CNN chief legal analyst Laura Coates responded to the Supreme Court's Thursday ruling that declared affirmative action unconstitutional on CNN News Central by warning that the effects won’t be limited to Harvard or the University of North Carolina. No, getting rid of affirmative action will make the U.S. military a less effective warfighting force.
Before tossing the conversation to Coates, host Sara Sidner lamented, “I think there is already precedent here because California and Michigan both had basically abolished the affirmative action, it could not be used as a factor or the deciding factor in admissions and they’ve all seen their diversity numbers drop.”
Sidner then asked “This has, I think, been held for 40 years that affirmative action has been in place, now they have upended that. Stare decisis, as you attorneys call it, it’s no longer in this case, and what do you make of this decision, and what it means to those going to college now and to the universities themselves?”
A solemn Coates responded that “Well, I don't think that we can even overstate the role that race has played in our society, as a country and it also is a very big part of one's identity and part of the college admissions process is the practice of a student, a potential applicant, detailing why they believe their identity and being ought to be an additive addition to a particular school.”
After lamenting that colleges will no longer be able to consider race in their admissions process, Coates worried about the downstream effects, “I know that we are short on time, but the monumental consequence of the decision cannot be overstated, everyone from Apple to IKEA to Starbucks joined in on briefs to talk about ‘racial diversity improving decision making by increasing creativity and communication and accuracy,’ some of the largest law firms in our country talked about the private bar and the legal profession benefitting from a diverse pool to recruit.”
Worrying about the racial demographics of IKEA employees is one bad enough, but Coates wasn’t done, “admirals, a group of them, and generals also told the Court that, quote, ‘diversity in the halls of academia directly affects performance of theatres in war.’”

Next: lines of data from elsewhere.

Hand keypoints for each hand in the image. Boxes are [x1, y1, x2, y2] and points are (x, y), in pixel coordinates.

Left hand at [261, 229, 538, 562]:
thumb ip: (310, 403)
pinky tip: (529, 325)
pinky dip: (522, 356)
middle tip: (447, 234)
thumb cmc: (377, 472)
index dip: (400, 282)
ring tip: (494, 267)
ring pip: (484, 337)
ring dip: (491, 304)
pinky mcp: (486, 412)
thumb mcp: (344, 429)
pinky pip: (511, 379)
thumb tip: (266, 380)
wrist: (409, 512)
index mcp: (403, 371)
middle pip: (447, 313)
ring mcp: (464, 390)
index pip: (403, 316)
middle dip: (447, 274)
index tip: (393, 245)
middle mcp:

Summing it all up, Coates declared, “And those who believe that the confines of action and the decision is going to be here only in the halls of Harvard or perhaps the University of North Carolina, you have the amicus briefs about the impact more broadly, and a potential domino impact of this decision.”
Earlier on CNN, before the ruling was announced, national politics reporter for the New York Times Astead Herndon warned that previous rulings favoring liberal sensibilities on the Alabama and North Carolina cases won’t matter if the Court overturns affirmative action or President Biden’s student loan forgiveness program, “those can completely undo or upend that kind of legitimacy or kind of confidence question in the court even as we have had these decisions that may have gone different than folks expected the last couple of weeks.”
Saying the quiet part out loud: legitimacy, for the media, is whether or not the Court aligns with the left.
Here is a transcript for the June 29 show:
CNN News Central
6/29/2023
10:11 AM ET
SARA SIDNER: And I think there is already precedent here because California and Michigan both had basically abolished the affirmative action, it could not be used as a factor or the deciding factor in admissions and they’ve all seen their diversity numbers drop—
ELIE HONIG: Yeah.
SIDNER: -- since then. I’m going to go to Laura Coates, quickly, on that—on this. This has, I think, been held for 40 years that affirmative action has been in place, now they have upended that. Stare decisis, as you attorneys call it, it’s no longer in this case, and what do you make of this decision, and what it means to those going to college now and to the universities themselves?
LAURA COATES: Well, I don't think that we can even overstate the role that race has played in our society, as a country and it also is a very big part of one's identity and part of the college admissions process is the practice of a student, a potential applicant, detailing why they believe their identity and being ought to be an additive addition to a particular school.
Now, it’ll be very hard for an admissions process and admissions office to delineate between how a student views themselves and their identity and what can now be considered in practice. An example that came up during the Supreme Court oral arguments is the idea, well, what about a student who is writing about their personal identity as it relates to their race.
Is the admissions office to look at that essay, burn it --
SIDNER: Of course.
COATES: --throw it out, and say “I cannot see this here, because it deals with race” and I want to just read you a quick notion here, I know that we are short on time, but the monumental consequence of the decision cannot be overstated, everyone from Apple to IKEA to Starbucks joined in on briefs to talk about “racial diversity improving decision making by increasing creativity and communication and accuracy,” some of the largest law firms in our country talked about the private bar and the legal profession benefitting from a diverse pool to recruit, and admirals, a group of them, and generals also told the Court that, quote, “diversity in the halls of academia directly affects performance of theatres in war.”
And those who believe that the confines of action and the decision is going to be here only in the halls of Harvard or perhaps the University of North Carolina, you have the amicus briefs about the impact more broadly, and a potential domino impact of this decision.